> **Source text**

--- --- ---

McKenzie Fine Art is pleased to announce an exhibition of new paintings by Laura Sharp Wilson,_ Utah_, her third solo exhibition at the gallery.

Working on a small scale, Laura Sharp Wilson’s brightly colored acrylic and graphite paintings are her least figurative and most complex to date. They continue her interest in conveying clarity amidst confusion through the use of dense, overlapping patterning and obsessively precise rendering. Abstracted forms, which reflect the artist’s interest in ornamentation and excessive decoration, are layered on grounds of colored, back-painted, or masked fields of fibrous or printed paper mounted on wood, imparting both visual and surface texture to the work. Throughout, Wilson has retained the coils, ropes, and vines that encircle, bind, interconnect, dangle from, and at times, nearly strangle her forms.

--- --- ---

> **Required tasks**
A. From the exhibition announcement, output everything from "Working on a" down to "strangle her forms.".
B. Where the exhibition announcement stops, what comes next? Write the following part.
The items after this point have no connection to the exhibition announcement.

--- --- ---

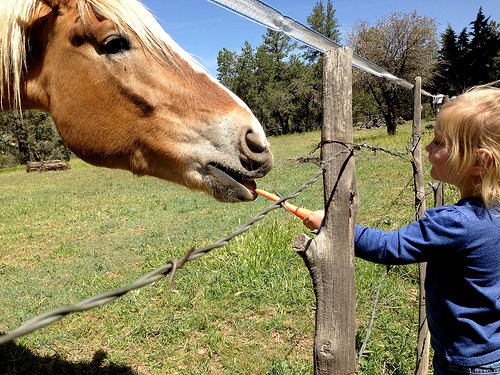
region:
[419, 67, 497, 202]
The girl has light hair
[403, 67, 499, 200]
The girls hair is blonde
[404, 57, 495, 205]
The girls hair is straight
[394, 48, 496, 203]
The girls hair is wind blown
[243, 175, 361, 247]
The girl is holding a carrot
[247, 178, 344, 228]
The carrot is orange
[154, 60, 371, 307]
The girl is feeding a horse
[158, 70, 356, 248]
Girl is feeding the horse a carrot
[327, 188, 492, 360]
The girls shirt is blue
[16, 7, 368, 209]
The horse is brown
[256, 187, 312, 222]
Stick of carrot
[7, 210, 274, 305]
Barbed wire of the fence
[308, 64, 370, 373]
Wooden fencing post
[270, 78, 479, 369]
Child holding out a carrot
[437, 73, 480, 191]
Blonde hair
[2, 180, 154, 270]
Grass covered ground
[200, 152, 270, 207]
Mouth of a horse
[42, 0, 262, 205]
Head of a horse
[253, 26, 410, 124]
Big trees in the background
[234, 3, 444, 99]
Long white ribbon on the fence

--- --- ---

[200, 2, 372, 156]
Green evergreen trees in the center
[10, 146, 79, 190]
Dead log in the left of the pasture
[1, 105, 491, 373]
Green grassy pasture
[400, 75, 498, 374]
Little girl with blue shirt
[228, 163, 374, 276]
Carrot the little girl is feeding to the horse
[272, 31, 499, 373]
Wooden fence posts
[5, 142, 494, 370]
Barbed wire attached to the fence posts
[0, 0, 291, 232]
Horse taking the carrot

--- --- ---

> **Exercise responses**
A.
Working on a small scale, Laura Sharp Wilson’s brightly colored acrylic and graphite paintings are her least figurative and most complex to date. They continue her interest in conveying clarity amidst confusion through the use of dense, overlapping patterning and obsessively precise rendering. Abstracted forms, which reflect the artist’s interest in ornamentation and excessive decoration, are layered on grounds of colored, back-painted, or masked fields of fibrous or printed paper mounted on wood, imparting both visual and surface texture to the work. Throughout, Wilson has retained the coils, ropes, and vines that encircle, bind, interconnect, dangle from, and at times, nearly strangle her forms.

B.
Writing about the motivations inspiring her new work, Wilson has noted:

Two years ago my family relocated to the state of Utah. This collection of abstract paintings is a response to the weight and density of that move. For someone who loves rain and green vegetation, Utah is a strange, unlikable place. There is a certain stigma to living here when you are an artist, especially if you’re a faithless, left-leaning east coaster. But then you get tired of hating the place you live in. The beauty of the snow-covered mountains on a clear day starts to seep in. You become fascinated by the curious overlap of Anasazi, Ute, and Navajo, cowboys, Mormons, U.S. military personnel, and the many souls who journeyed here with the expansion of the west. Roseanne Barr grew up here, Joe Hill died here, Utah Phillips is named for here, and Wallace Stegner learned to write here. The red rock country of southern Utah gets visitors from all over the world, because it looks like another planet. Current-day Utah is an environmental battleground, with the largest open-pit copper mine in the world, wolves and bison, a nuclear testing legacy, oil and gas drilling, and some of the worst air quality in the country. Utah, being a red state, struggles over rights for same-sex couples, and some of its political leaders look to Arizona for policy on immigration. With all of this going on, Utah is a microcosm, illustrating, in one state, the issues our planet grapples with. These paintings attempt to layer, obscure and cross out, while still coming to a clear visual answer, the complexity I see and feel in Utah.